DESCRIPTION OF THE TASK
Return the source text of every entry below unchanged, character for character.

TASK INPUTS
--

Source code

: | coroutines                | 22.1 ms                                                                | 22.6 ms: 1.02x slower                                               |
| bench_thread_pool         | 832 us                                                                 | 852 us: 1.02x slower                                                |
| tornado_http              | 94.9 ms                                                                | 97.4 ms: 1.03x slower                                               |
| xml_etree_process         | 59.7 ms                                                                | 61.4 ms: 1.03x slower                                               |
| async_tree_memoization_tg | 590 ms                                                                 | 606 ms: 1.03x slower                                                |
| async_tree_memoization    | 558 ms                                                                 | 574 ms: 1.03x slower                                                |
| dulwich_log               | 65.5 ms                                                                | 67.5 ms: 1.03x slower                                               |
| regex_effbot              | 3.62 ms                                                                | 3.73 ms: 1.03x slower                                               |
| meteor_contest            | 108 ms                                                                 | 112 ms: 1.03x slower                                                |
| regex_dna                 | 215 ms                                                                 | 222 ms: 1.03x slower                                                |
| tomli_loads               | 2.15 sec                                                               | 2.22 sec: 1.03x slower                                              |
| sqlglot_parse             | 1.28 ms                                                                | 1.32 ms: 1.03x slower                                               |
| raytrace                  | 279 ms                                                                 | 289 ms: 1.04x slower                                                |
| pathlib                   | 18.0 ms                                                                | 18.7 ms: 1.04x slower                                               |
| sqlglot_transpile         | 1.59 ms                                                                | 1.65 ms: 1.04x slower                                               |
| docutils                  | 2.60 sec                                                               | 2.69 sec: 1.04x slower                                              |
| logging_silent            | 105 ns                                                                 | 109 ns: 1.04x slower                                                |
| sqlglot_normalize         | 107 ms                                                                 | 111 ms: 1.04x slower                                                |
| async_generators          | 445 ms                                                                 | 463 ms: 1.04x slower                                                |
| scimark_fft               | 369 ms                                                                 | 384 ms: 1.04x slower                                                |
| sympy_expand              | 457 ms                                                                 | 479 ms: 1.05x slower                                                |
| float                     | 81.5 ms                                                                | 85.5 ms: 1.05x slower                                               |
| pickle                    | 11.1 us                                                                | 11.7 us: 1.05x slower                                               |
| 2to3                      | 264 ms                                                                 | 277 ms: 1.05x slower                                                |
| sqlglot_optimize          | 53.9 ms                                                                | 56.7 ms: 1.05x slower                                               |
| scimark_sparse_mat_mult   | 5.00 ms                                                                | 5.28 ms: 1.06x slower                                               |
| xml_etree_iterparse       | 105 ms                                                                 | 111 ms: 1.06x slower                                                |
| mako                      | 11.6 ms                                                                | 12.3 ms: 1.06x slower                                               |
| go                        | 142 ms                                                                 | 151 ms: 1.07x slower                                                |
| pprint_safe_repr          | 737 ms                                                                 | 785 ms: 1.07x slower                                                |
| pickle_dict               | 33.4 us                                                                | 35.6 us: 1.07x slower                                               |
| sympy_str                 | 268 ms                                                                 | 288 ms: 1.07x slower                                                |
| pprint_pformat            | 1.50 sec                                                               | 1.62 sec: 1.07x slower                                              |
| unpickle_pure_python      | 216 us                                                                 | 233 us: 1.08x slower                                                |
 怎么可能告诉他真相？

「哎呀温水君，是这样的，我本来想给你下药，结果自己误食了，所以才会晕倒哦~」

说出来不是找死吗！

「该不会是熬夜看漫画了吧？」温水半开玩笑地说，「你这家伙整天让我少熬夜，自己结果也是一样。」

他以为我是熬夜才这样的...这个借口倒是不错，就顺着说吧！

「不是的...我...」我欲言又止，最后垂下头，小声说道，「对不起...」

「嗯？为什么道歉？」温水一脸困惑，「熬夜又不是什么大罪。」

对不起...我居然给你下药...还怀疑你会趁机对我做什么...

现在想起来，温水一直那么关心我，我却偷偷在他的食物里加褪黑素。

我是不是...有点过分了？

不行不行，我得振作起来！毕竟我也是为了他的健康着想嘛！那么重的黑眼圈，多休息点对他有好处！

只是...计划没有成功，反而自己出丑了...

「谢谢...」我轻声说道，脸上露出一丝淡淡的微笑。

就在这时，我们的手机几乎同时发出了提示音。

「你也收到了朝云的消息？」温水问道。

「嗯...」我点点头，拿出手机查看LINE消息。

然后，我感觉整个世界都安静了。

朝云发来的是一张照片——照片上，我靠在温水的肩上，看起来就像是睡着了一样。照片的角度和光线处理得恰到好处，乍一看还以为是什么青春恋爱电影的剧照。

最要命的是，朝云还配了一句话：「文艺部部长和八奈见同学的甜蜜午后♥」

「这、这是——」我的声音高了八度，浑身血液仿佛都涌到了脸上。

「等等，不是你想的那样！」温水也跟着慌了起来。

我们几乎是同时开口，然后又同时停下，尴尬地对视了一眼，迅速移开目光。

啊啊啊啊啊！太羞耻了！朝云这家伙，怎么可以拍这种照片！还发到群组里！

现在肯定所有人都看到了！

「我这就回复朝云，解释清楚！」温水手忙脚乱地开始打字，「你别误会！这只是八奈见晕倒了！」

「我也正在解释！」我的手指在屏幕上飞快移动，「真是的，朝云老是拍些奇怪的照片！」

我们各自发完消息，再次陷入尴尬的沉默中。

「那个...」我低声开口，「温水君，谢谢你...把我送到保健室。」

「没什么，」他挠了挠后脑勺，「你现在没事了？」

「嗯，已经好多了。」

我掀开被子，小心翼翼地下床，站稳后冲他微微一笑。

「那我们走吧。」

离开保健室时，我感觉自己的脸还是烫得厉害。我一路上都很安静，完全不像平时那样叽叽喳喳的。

--

SOLUTION TO THE PROBLEM
Source code

: | coroutines                | 22.1 ms                                                                | 22.6 ms: 1.02x slower                                               |
| bench_thread_pool         | 832 us                                                                 | 852 us: 1.02x slower                                                |
| tornado_http              | 94.9 ms                                                                | 97.4 ms: 1.03x slower                                               |
| xml_etree_process         | 59.7 ms                                                                | 61.4 ms: 1.03x slower                                               |
| async_tree_memoization_tg | 590 ms                                                                 | 606 ms: 1.03x slower                                                |
| async_tree_memoization    | 558 ms                                                                 | 574 ms: 1.03x slower                                                |
| dulwich_log               | 65.5 ms                                                                | 67.5 ms: 1.03x slower                                               |
| regex_effbot              | 3.62 ms                                                                | 3.73 ms: 1.03x slower                                               |
| meteor_contest            | 108 ms                                                                 | 112 ms: 1.03x slower                                                |
| regex_dna                 | 215 ms                                                                 | 222 ms: 1.03x slower                                                |
| tomli_loads               | 2.15 sec                                                               | 2.22 sec: 1.03x slower                                              |
| sqlglot_parse             | 1.28 ms                                                                | 1.32 ms: 1.03x slower                                               |
| raytrace                  | 279 ms                                                                 | 289 ms: 1.04x slower                                                |
| pathlib                   | 18.0 ms                                                                | 18.7 ms: 1.04x slower                                               |
| sqlglot_transpile         | 1.59 ms                                                                | 1.65 ms: 1.04x slower                                               |
| docutils                  | 2.60 sec                                                               | 2.69 sec: 1.04x slower                                              |
| logging_silent            | 105 ns                                                                 | 109 ns: 1.04x slower                                                |
| sqlglot_normalize         | 107 ms                                                                 | 111 ms: 1.04x slower                                                |
| async_generators          | 445 ms                                                                 | 463 ms: 1.04x slower                                                |
| scimark_fft               | 369 ms                                                                 | 384 ms: 1.04x slower                                                |
| sympy_expand              | 457 ms                                                                 | 479 ms: 1.05x slower                                                |
| float                     | 81.5 ms                                                                | 85.5 ms: 1.05x slower                                               |
| pickle                    | 11.1 us                                                                | 11.7 us: 1.05x slower                                               |
| 2to3                      | 264 ms                                                                 | 277 ms: 1.05x slower                                                |
| sqlglot_optimize          | 53.9 ms                                                                | 56.7 ms: 1.05x slower                                               |
| scimark_sparse_mat_mult   | 5.00 ms                                                                | 5.28 ms: 1.06x slower                                               |
| xml_etree_iterparse       | 105 ms                                                                 | 111 ms: 1.06x slower                                                |
| mako                      | 11.6 ms                                                                | 12.3 ms: 1.06x slower                                               |
| go                        | 142 ms                                                                 | 151 ms: 1.07x slower                                                |
| pprint_safe_repr          | 737 ms                                                                 | 785 ms: 1.07x slower                                                |
| pickle_dict               | 33.4 us                                                                | 35.6 us: 1.07x slower                                               |
| sympy_str                 | 268 ms                                                                 | 288 ms: 1.07x slower                                                |
| pprint_pformat            | 1.50 sec                                                               | 1.62 sec: 1.07x slower                                              |
| unpickle_pure_python      | 216 us                                                                 | 233 us: 1.08x slower                                                |
 怎么可能告诉他真相？

「哎呀温水君，是这样的，我本来想给你下药，结果自己误食了，所以才会晕倒哦~」

说出来不是找死吗！

「该不会是熬夜看漫画了吧？」温水半开玩笑地说，「你这家伙整天让我少熬夜，自己结果也是一样。」

他以为我是熬夜才这样的...这个借口倒是不错，就顺着说吧！

「不是的...我...」我欲言又止，最后垂下头，小声说道，「对不起...」

「嗯？为什么道歉？」温水一脸困惑，「熬夜又不是什么大罪。」

对不起...我居然给你下药...还怀疑你会趁机对我做什么...

现在想起来，温水一直那么关心我，我却偷偷在他的食物里加褪黑素。

我是不是...有点过分了？

不行不行，我得振作起来！毕竟我也是为了他的健康着想嘛！那么重的黑眼圈，多休息点对他有好处！

只是...计划没有成功，反而自己出丑了...

「谢谢...」我轻声说道，脸上露出一丝淡淡的微笑。

就在这时，我们的手机几乎同时发出了提示音。

「你也收到了朝云的消息？」温水问道。

「嗯...」我点点头，拿出手机查看LINE消息。

然后，我感觉整个世界都安静了。

朝云发来的是一张照片——照片上，我靠在温水的肩上，看起来就像是睡着了一样。照片的角度和光线处理得恰到好处，乍一看还以为是什么青春恋爱电影的剧照。

最要命的是，朝云还配了一句话：「文艺部部长和八奈见同学的甜蜜午后♥」

「这、这是——」我的声音高了八度，浑身血液仿佛都涌到了脸上。

「等等，不是你想的那样！」温水也跟着慌了起来。

我们几乎是同时开口，然后又同时停下，尴尬地对视了一眼，迅速移开目光。

啊啊啊啊啊！太羞耻了！朝云这家伙，怎么可以拍这种照片！还发到群组里！

现在肯定所有人都看到了！

「我这就回复朝云，解释清楚！」温水手忙脚乱地开始打字，「你别误会！这只是八奈见晕倒了！」

「我也正在解释！」我的手指在屏幕上飞快移动，「真是的，朝云老是拍些奇怪的照片！」

我们各自发完消息，再次陷入尴尬的沉默中。

「那个...」我低声开口，「温水君，谢谢你...把我送到保健室。」

「没什么，」他挠了挠后脑勺，「你现在没事了？」

「嗯，已经好多了。」

我掀开被子，小心翼翼地下床，站稳后冲他微微一笑。

「那我们走吧。」

离开保健室时，我感觉自己的脸还是烫得厉害。我一路上都很安静，完全不像平时那样叽叽喳喳的。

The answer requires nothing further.